Prevalence of Self-Harm in Young People

It has been estimated that 1 in 12 young people in the UK have self-harmed at some point in their lives. And the latest figures show that in the last two years alone ChildLine has seen an increase in counselling sessions of 167% on the issue.

There is also evidence that self-harming is affecting children at a younger age than ever before.  In 2011/12, ChildLine reported that self-harm was in the top five concerns for fourteen year olds for the first time. However, in the first six months of 2012/13, this age dropped further appearing for the first time in the top five concerns for thirteen year olds.

Misconceptions and Facts

There are many misconceptions surrounding why young people self-harm. The reality is that:

  • Self-harm is not a mental illness, nor is it an attempt to commit suicide.
  • It doesn’t just affect girls. Boys self-harm too, but they are much less likely to tell anyone about it.
  • We know that young people from all walks of life self-harm, regardless of their social or ethnic background.
  • Self-harm is not a fashion fad, nor is it merely ‘attention seeking behaviour’.
  • Most importantly, it is not easy for a young person to stop self-harming behaviour.
  1. Self harm is a very common problem, much common than a lot of people think. Although it is common, a lot of people struggle to deal with it. Recent research shows that at least 1 in 15 young people in Britain have harmed themselves. This amounts to at least 2 young people in every school classroom self harming at the same time. The most common age for self harm is between the ages of 11 and 25. Most people start self harming at around 12 years old but it is increasing among those younger.
  2. Self harming is usually not for attention. Self harm is a way to release emotions, deal with stress and pressures and to replace mental pain with physical pain. Most people harm themselves because they don’t feel like they have any other options. Self harm provides a temporary relief and a sense of control. Most people self harm due to being bullied at school, stress and worry about work, feeling isolated, divorce, bereavement or pregnancy, experience of abuse, problems with their sexuality, low self-esteem, underlying mental health issues.
  3. Self harm is not closely linked to suicide. The majority of people who self harm are not trying to kill themselves, but rather trying to cope with difficult situations and feelings.
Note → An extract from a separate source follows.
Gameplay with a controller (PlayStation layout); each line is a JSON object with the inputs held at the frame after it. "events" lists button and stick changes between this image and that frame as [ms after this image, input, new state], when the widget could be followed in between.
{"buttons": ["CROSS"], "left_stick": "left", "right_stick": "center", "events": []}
Although many people who do go on to commit suicide have self-harmed in the past, self harming itself does not indicate that a person is attempting to take their own life.
  4. Self harm can become addicting. Chemicals are released in the body when it is injured. These chemicals make you less sensitive to pain. Self harm mostly becomes addicting as it grows to be a habit that the person begins to rely on in order to function.
  5. Self harm is not just a phase. In young people, self harm is often blamed as a ‘teenage phase’ that the person will grow out of. However, self harm does not just affect young people. It affects people from all ages and all walks of life. If someone is self harming, then someone is severely bothering them and if left untreated, it can become more aggressive and frequent over time.